The movement gained a powerful ally in President John F. Kennedy, whose sister had been institutionalized. In 1963, Kennedy signed the Community Mental Health Act, declaring:
*"30,000 persons in our state mental hospitals... many of these institutions have less than half of the professional staff required. Forty-five percent of them have been hospitalized for 10 years or more. If we launch a broad new health program now, it will be possible within a decade to reduce the number of patients now under custodial care by up to 50%."*
Although this act was never properly executed, its intended purpose was to fund community-based preventative care and initiate the shift away from institutions.
The Unraveling
Deinstitutionalization proceeded at full speed, but lack of funding created significant obstacles. The 1965 passage of Medicaid excluded coverage for people in institutions for mental diseases, effectively forcing people to leave these facilities. The 1980 Mental Health Systems Act, signed by Jimmy Carter to revise community mental health care systems, was short-lived. In 1981, Ronald Reagan's Omnibus Budget Reconciliation Act repealed Carter's community health legislation, slashing federal mental health funding by a staggering 30%.
The Mixed Legacy
When properly funded, small community-based health facilities proved beneficial for people with mental disorders. These programs granted patients more rights, freedoms, and choices about how to live their lives. People with mental illnesses could integrate into society rather than being sent away. Some maintained jobs, others enjoyed regular contact with friends and families—opportunities that would have been impossible while living in an asylum.
However, deinstitutionalization was fundamentally flawed in crucial respects. As one critic observed: *"It assumed that there was a community that was willing, able, ready and prepared to receive mentally ill people and provide them with a complete range of supportive services."* Due to the nature of severe mental illnesses, many patients were poor candidates for community-based care.
The Tragic Consequences
One of the main flaws of deinstitutionalization was that patients who had lived full-time in state asylums weren't guaranteed anywhere to live after facilities closed. Unless they had family to return to or financial security to live independently, former patients often had nowhere else to go but the streets. Mental health became one of the top three causes of homelessness.

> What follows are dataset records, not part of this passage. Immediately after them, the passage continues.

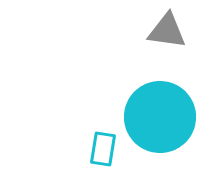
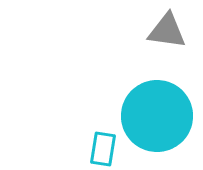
cyan circle: moved 3 px left, 1 px up
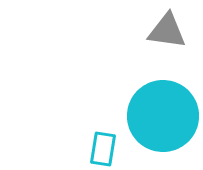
cyan circle: moved 6 px right
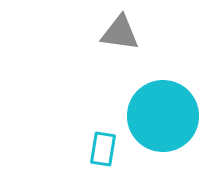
gray triangle: moved 47 px left, 2 px down
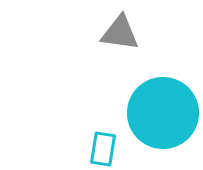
cyan circle: moved 3 px up
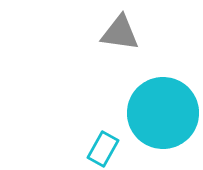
cyan rectangle: rotated 20 degrees clockwise
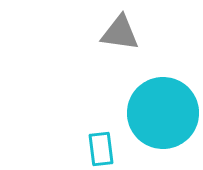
cyan rectangle: moved 2 px left; rotated 36 degrees counterclockwise
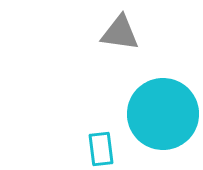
cyan circle: moved 1 px down
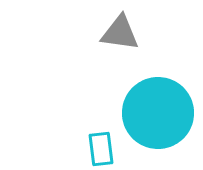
cyan circle: moved 5 px left, 1 px up
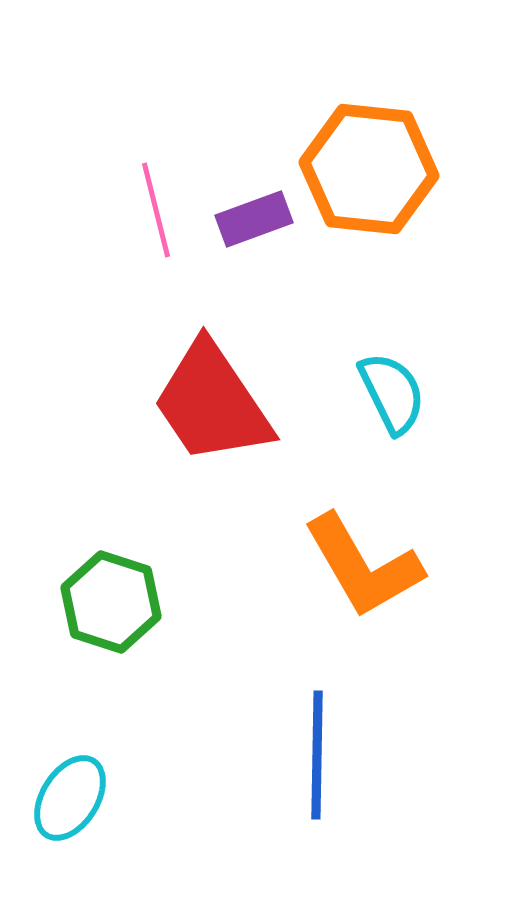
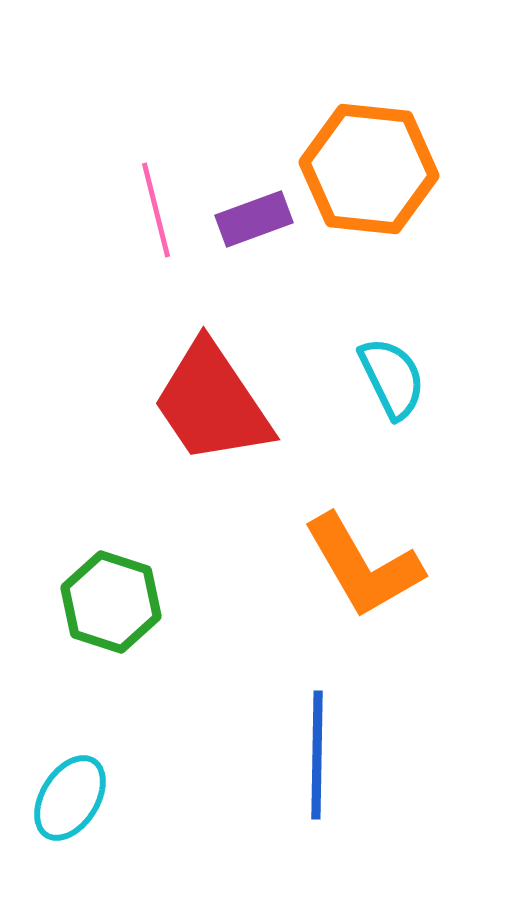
cyan semicircle: moved 15 px up
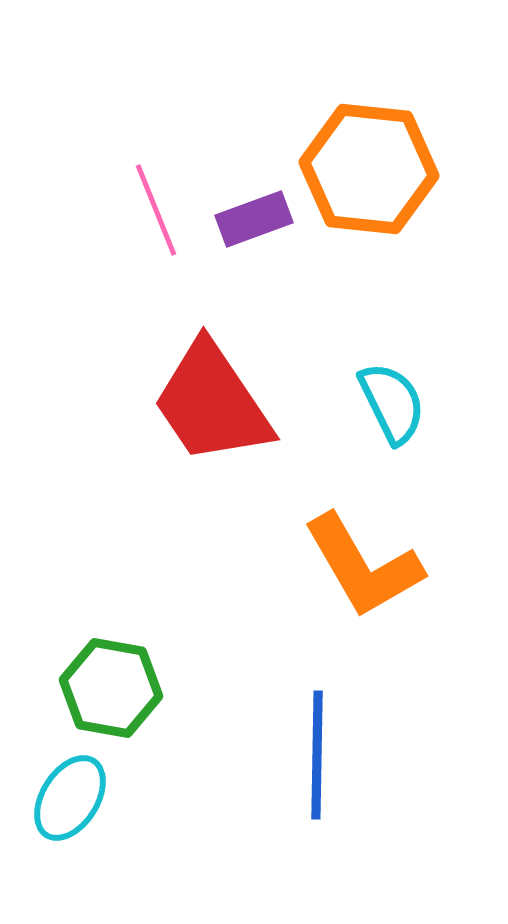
pink line: rotated 8 degrees counterclockwise
cyan semicircle: moved 25 px down
green hexagon: moved 86 px down; rotated 8 degrees counterclockwise
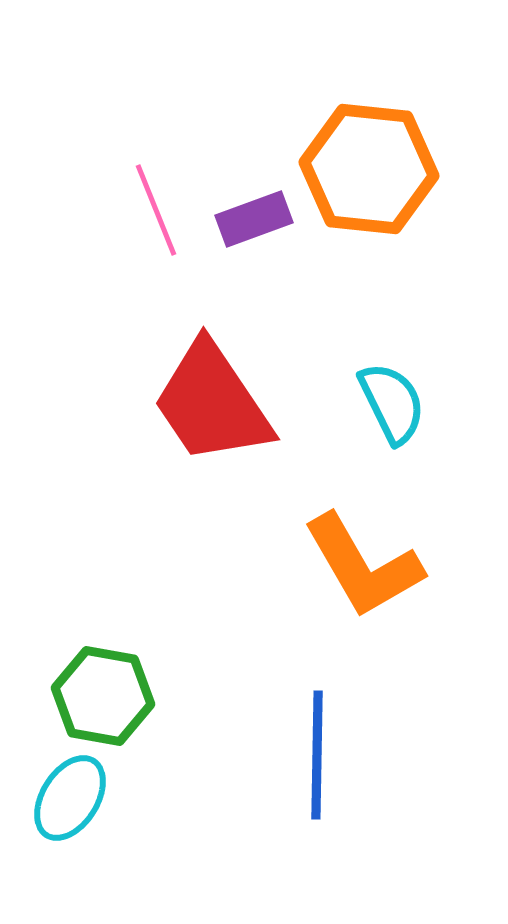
green hexagon: moved 8 px left, 8 px down
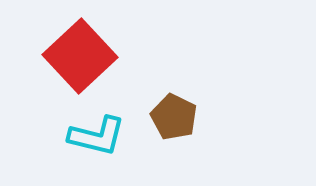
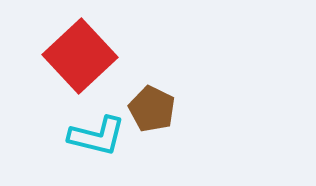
brown pentagon: moved 22 px left, 8 px up
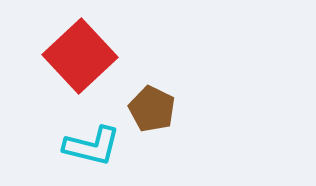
cyan L-shape: moved 5 px left, 10 px down
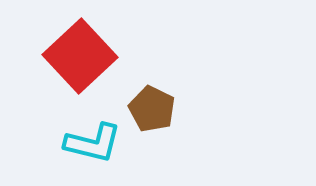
cyan L-shape: moved 1 px right, 3 px up
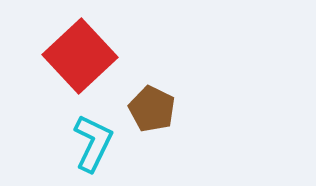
cyan L-shape: rotated 78 degrees counterclockwise
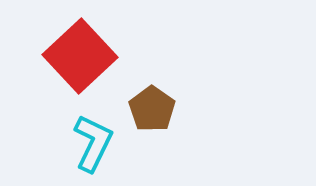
brown pentagon: rotated 9 degrees clockwise
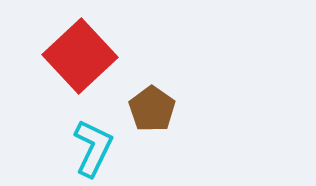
cyan L-shape: moved 5 px down
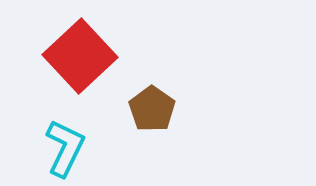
cyan L-shape: moved 28 px left
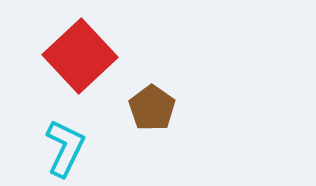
brown pentagon: moved 1 px up
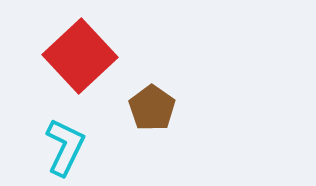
cyan L-shape: moved 1 px up
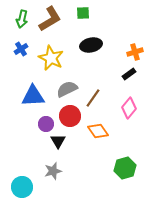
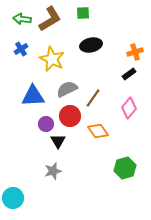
green arrow: rotated 84 degrees clockwise
yellow star: moved 1 px right, 1 px down
cyan circle: moved 9 px left, 11 px down
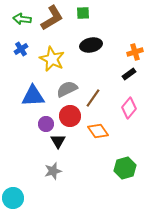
brown L-shape: moved 2 px right, 1 px up
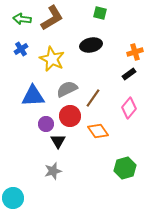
green square: moved 17 px right; rotated 16 degrees clockwise
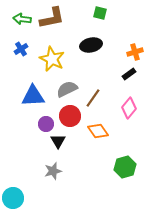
brown L-shape: rotated 20 degrees clockwise
green hexagon: moved 1 px up
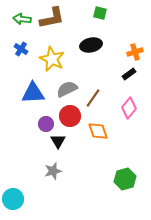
blue cross: rotated 24 degrees counterclockwise
blue triangle: moved 3 px up
orange diamond: rotated 15 degrees clockwise
green hexagon: moved 12 px down
cyan circle: moved 1 px down
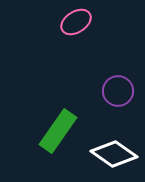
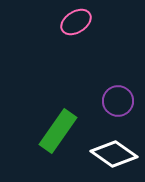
purple circle: moved 10 px down
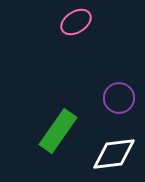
purple circle: moved 1 px right, 3 px up
white diamond: rotated 42 degrees counterclockwise
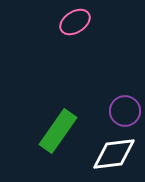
pink ellipse: moved 1 px left
purple circle: moved 6 px right, 13 px down
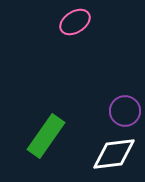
green rectangle: moved 12 px left, 5 px down
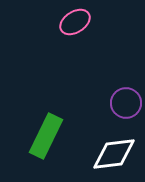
purple circle: moved 1 px right, 8 px up
green rectangle: rotated 9 degrees counterclockwise
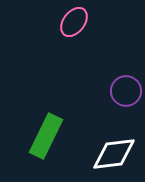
pink ellipse: moved 1 px left; rotated 20 degrees counterclockwise
purple circle: moved 12 px up
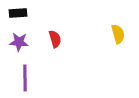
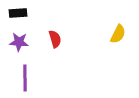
yellow semicircle: rotated 42 degrees clockwise
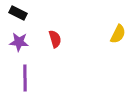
black rectangle: rotated 30 degrees clockwise
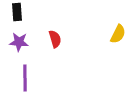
black rectangle: moved 1 px left, 1 px up; rotated 60 degrees clockwise
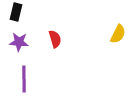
black rectangle: moved 1 px left; rotated 18 degrees clockwise
purple line: moved 1 px left, 1 px down
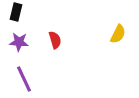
red semicircle: moved 1 px down
purple line: rotated 24 degrees counterclockwise
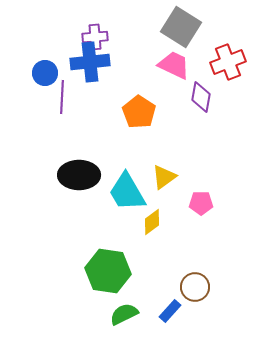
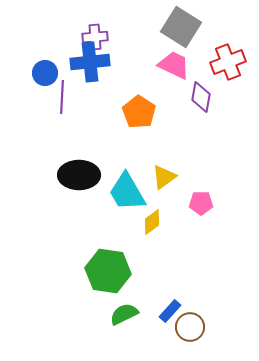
brown circle: moved 5 px left, 40 px down
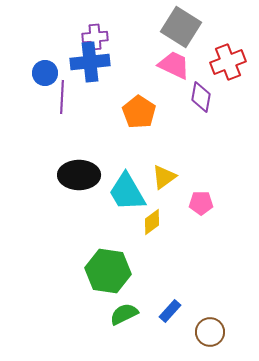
brown circle: moved 20 px right, 5 px down
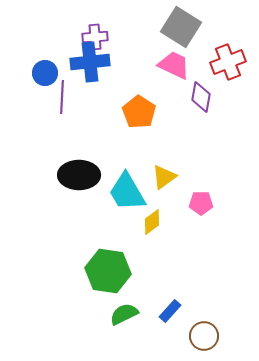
brown circle: moved 6 px left, 4 px down
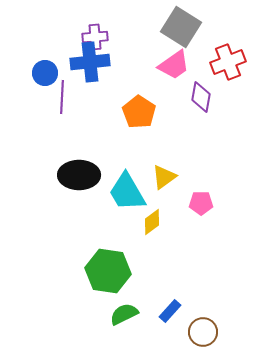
pink trapezoid: rotated 120 degrees clockwise
brown circle: moved 1 px left, 4 px up
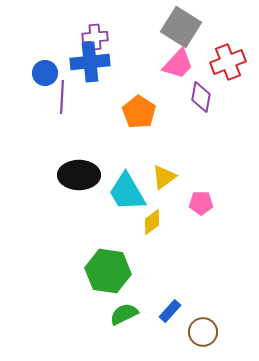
pink trapezoid: moved 4 px right, 1 px up; rotated 12 degrees counterclockwise
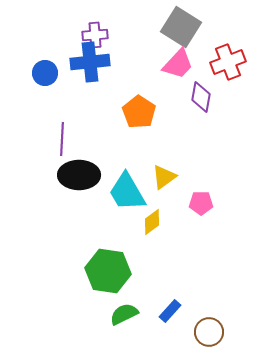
purple cross: moved 2 px up
purple line: moved 42 px down
brown circle: moved 6 px right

Disturbingly, many people with mental illnesses ended up in jails. Even today, ten times more people with severe psychiatric diseases are behind bars than in state hospitals. These prisons and jails are no better equipped to support the needs of mentally ill people than the streets.
Lessons from History
The history of mental health care in America represents a series of both tragedies and triumphs. From Dorothea Dix to John F. Kennedy, people with the best intentions attempted reforms that worked only to some extent. Sometimes, as this story illustrates, triumph and tragedy prove to be cyclical forces in the ongoing struggle to provide compassionate, effective care for society's most vulnerable members.
The challenge remains: How do we learn from this complex history to build a mental health system that truly serves those who need it most?